Resultados: A Tartaruga e os colegas encontraram que os pacientes com um início adiantado do CRS estavam no risco aumentado subseqüentemente de desenvolver a neurotoxicidade severa. Quando o tocilizumab (Actemra), um antagonista de IL-6R aprovado pelo FDA para tratar o CRS, era eficaz em melhorar febre e hipotensão CRS-relacionadas na maioria de pacientes, a equipe encontrou que seu papel em impedir ou em tratar a neurotoxicidade é menos claro.

Pacientes que a neurotoxicidade experiente era na maior parte mais nova e tinha a B-Pilha TODA, carga mais alta do tumor, e mais pilhas de CD19-positive na medula, comparada com as aquelas que não desenvolveram este efeito secundário.
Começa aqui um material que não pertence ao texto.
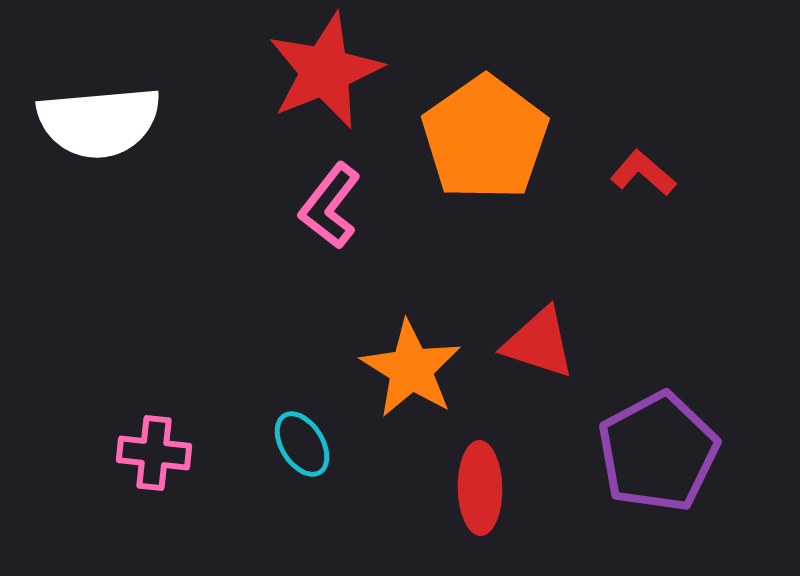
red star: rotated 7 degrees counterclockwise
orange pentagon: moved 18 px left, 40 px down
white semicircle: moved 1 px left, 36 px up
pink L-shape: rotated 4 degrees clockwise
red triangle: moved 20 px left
Os Dados igualmente revelaram que aqueles com neurotoxicidade severa tiveram a activação endothelial, que poderia contribuir às manifestações tais como o escape capilar, sangue anomalias da coagulação, e rompimento da barreira do sangue-cérebro que foi observada nos pacientes com CRS e neurotoxicidade severos.
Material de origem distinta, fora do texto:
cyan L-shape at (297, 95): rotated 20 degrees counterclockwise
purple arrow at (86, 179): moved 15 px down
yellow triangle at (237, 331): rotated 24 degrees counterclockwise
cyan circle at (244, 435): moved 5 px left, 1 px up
A Tartaruga e os colegas desenvolveram um algoritmo com carácter de previsão da árvore da classificação baseado nos efeitos secundários, incluindo a febre, e o soro alto IL-6 e MCP-1, para identificar pacientes, dentro das primeiras 36 horas após a infusão De Célula T do CARRO, que está no risco aumentado para a neurotoxicidade severa. Os Pacientes no risco aumentado para este evento adverso podem tirar proveito da intervenção adiantada, Tartaruga notável; contudo, indicou que os estudos adicionais estão exigidos.

Os Comentários dos Autores: “A terapia De Célula T do CARRO CD19 é uma modalidade altamente eficaz, nova do tratamento que expanda ràpida na investigação do cancro e no campo do tratamento durante estes últimos anos, incluindo uma aprovação recente de um formulário desta terapia pelos E.U. Food and Drug Administration [FDA],” disse a Tartaruga.

“Há compreensìvel uma ansiedade sobre alguns dos efeitos secundários da terapia De Célula T do CARRO CD19, mas estes tratamentos foram muito eficazes para um subgrupo de pacientes com doença resistente,” disse. “É importante compreender os efeitos secundários, tais como a síndrome da liberação do cytokine [CRS] e a toxicidade neurológica.”

As melhorias Enormes foram feitas nos últimos anos nas estratégias para minimizar o risco de toxicidade, Tartaruga notável. “Porque a terapia De Célula T do CARRO é tão nova, nós ainda estamos aprendendo como melhorar a entrega e para reduzir os efeitos secundários,” adicionou.

Limitações: As Limitações do estudo incluem que a caracterização dos efeitos secundários era somente dos pacientes que receberam JCAR014 e não outros formulários de terapias De Célula T do CARRO CD19, Tartaruga disse.